There's a concept that is starting to take hold as a central narrative for how the web will evolve very rapidly: AI has started an irreversible transformation of the web as we knew it, and before we even realize it, 99% of the content produced and shared will be AI-generated.
This is both somehow obvious and totally fascinating. Not unlike standing in the centre of Pompeii when the Vesuvius starts fuming and bursting.
The core idea is that AI-generated content will be produced at Moore's law speed and acceleration because (a) the nature of these AI systems allows them to churn content with incredible speed and volumes, soon out-pacing anything three billion humans glued to their phones and laptops would ever be able ever to achieve, and (b) once started these systems will also start to learn from their own content in an exponential self-feeding loop (more on this in a moment).
I agree with my colleague from the Copenhagen Institute for Futures Studies, Timothy Shoup, when he states that “ in the scenario where GPT-3 ‘gets loose’, the internet would be completely unrecognizable”. And in this scenario, he would bet on 99% to 99.9% being AI-generated by 2025 to 2030. – Sofie Hvitved
The contamination of the internet has already started as a large part of digital business is all about generating SEO-optimized clicks and ad revenues. For many, this poisoning of the web is a boon. Google being the only gatekeeper you need to fool to make abuse referencing content, they're now the main target of artificial, AI-generated content:
NewsGuard, a company that provides tools for vetting news sources, has exposed hundreds of ad-supported sites with generic-sounding names featuring misinformation created with generative AI. It’s causing a problem for advertisers. Many of the sites spotlighted by NewsGuard seem exclusively built to abuse programmatic advertising, or the automated systems for putting ads on pages. In its report, NewsGuard found close to 400 instances of ads from 141 major brands that appeared on 55 of the junk news sites. - Kyle Wiggers
And Google will probably speed up things as they themselves start to use AI to digest search results, creating a shittier version of our already not-so-stellar-anymore web experience:
Again, it’s the dynamics of AI — producing cheap content based on others’ work — that is underwriting this change, and if Google goes ahead with its current AI search experience, the effects would be difficult to predict. Potentially, it would damage whole swathes of the web that most of us find useful — from product reviews to recipe blogs, hobbyist homepages, news outlets, and wikis. Sites could protect themselves by locking down entry and charging for access, but this would also be a huge reordering of the web’s economy. In the end, Google might kill the ecosystem that created its value, or change it so irrevocably that its own existence is threatened. - James Vincent
In its latest investigation, NewsGuard revealed 49 websites purely generated by AI language models simulating "human-produced" content without disclosure of their nature. These sites are designed to publish high volumes of content across politics, health, entertainment, finance, and technology. False narratives are prevalent, and the content features repetitive phrases and bland language laced with low-quality programmatic ads, perfect for search engine optimization.
To quote Melissa Heikkilä: "We may be witnessing, in real-time, the birth of a snowball of bullshit."
Large language models are trained on data sets that are built by scraping the internet for text, including all the toxic, silly, false, malicious things humans have written online. The finished AI models regurgitate these falsehoods as fact, and their output is spread everywhere online. Tech companies scrape the internet again, scooping up AI-written text that they use to train bigger, more convincing models, which humans can use to generate even more nonsense before it is scraped again and again, ad nauseam.

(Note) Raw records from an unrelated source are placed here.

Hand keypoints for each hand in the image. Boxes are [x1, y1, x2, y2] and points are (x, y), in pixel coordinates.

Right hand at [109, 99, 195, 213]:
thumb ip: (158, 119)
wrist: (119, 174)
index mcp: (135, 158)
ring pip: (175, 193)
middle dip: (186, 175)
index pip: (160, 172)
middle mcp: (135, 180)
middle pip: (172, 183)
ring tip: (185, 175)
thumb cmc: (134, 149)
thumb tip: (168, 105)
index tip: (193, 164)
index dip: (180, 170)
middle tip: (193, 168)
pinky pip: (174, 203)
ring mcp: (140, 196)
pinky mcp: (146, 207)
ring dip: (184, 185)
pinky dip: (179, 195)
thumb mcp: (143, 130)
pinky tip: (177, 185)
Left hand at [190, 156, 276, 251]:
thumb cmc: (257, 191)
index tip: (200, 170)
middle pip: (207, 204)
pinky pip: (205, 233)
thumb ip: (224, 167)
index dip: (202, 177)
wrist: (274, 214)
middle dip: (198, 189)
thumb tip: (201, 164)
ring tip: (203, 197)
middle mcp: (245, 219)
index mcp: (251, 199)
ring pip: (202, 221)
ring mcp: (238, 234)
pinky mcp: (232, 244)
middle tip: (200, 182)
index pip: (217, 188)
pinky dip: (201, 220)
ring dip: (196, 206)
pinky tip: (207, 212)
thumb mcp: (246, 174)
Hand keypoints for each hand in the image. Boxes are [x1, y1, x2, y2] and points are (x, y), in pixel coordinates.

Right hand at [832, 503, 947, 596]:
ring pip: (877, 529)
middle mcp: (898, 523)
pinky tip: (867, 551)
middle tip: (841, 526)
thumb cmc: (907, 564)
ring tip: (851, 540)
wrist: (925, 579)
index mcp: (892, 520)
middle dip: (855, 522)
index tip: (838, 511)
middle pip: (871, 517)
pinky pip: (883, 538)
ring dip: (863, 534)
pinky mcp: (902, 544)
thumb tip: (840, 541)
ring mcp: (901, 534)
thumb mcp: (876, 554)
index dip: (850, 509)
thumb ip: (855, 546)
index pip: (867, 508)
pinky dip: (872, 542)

This obviously concerns images and videos, too. In all of these cases, the notion of poisoning or contamination becomes central. The more content is produced by AI on the web; the more AI will learn from this content to produce even more content:
The internet is now forever contaminated with images made by AI. The images that we made in 2022 will be a part of any model that is made from now on. - Mike Cook
Ironically, AI specialists and LLM proponents start to get worried themselves. What will be the quality of future AI crawling and learning from a web where most of the content is already AI-generated? From their viewpoint, there will be a pre-2023 and post-2023 period. A vintage version of the web pre-AI where the content was human-generated, rich, and flavourful on one side. On the other side, a post-AI web post-2023 where the next-gen models will only be able to be fed on a limited set of content pre-2023 or feed on a much abundant but poorer content.

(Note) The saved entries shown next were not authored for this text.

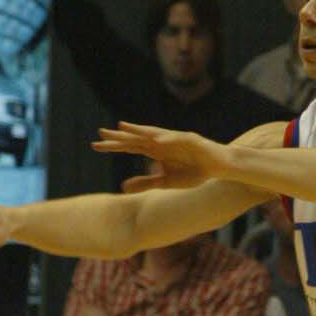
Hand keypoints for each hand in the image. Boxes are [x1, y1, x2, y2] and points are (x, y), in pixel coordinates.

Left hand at [91, 121, 225, 186]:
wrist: (220, 167)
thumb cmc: (194, 172)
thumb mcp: (166, 182)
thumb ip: (146, 182)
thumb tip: (123, 187)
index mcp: (156, 151)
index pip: (130, 147)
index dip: (114, 146)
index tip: (95, 145)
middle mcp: (162, 142)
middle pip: (137, 138)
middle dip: (120, 136)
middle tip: (100, 133)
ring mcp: (176, 139)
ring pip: (154, 133)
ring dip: (139, 131)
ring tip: (123, 127)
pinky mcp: (191, 139)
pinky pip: (177, 138)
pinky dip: (167, 139)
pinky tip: (156, 140)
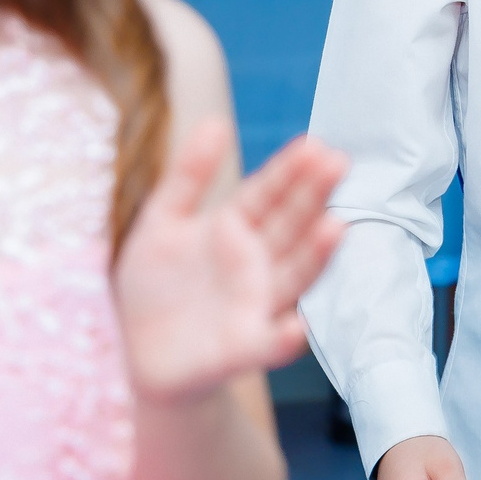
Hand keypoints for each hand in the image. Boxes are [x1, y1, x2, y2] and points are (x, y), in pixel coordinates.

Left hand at [114, 124, 347, 405]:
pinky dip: (284, 337)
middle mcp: (255, 264)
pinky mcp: (243, 347)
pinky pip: (269, 343)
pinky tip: (296, 327)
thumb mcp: (161, 222)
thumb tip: (216, 122)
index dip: (289, 170)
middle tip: (339, 164)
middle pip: (289, 225)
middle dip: (313, 196)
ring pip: (292, 275)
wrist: (142, 357)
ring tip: (336, 226)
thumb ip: (188, 176)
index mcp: (234, 229)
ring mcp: (255, 304)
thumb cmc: (156, 288)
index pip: (267, 194)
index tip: (315, 144)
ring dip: (315, 255)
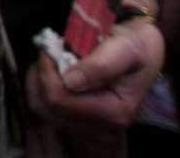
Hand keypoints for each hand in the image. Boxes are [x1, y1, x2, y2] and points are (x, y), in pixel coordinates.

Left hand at [25, 19, 163, 153]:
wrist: (142, 54)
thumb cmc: (136, 47)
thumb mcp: (127, 48)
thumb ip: (101, 65)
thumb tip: (70, 81)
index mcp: (115, 113)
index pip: (59, 98)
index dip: (47, 69)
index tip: (53, 47)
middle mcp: (102, 130)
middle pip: (45, 106)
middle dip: (41, 74)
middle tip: (52, 53)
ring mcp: (89, 131)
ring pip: (40, 108)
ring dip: (38, 80)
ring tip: (53, 62)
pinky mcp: (78, 126)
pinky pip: (44, 109)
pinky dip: (40, 87)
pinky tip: (54, 73)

I can easily imagine when we will have "Certified Human-Only Content" labels and certifications. Or, more probably, "Certified 90% Human Content." A question for SF authors would be how activists or competing corporations would design content bombs, making AI systems crawling them get mad and spew nonsense afterward–where's William Gibson when we need him?
Meanwhile, in probably what is the most useless thing to do, we updated our Terms and Conditions:
(8) You may not use any automated or manual methods, including but not limited to web crawlers, spiders, or any other software, to extract, scrape, or crawl our content without obtaining our prior written consent, with the sole exception of referencing links to our articles. We explicitly state that we do not authorize the crawling or scraping of our content by AI software such as LLM (Large Langage Model) or any other type of current or future technology. Unauthorized crawling violates our intellectual property rights and is strictly prohibited.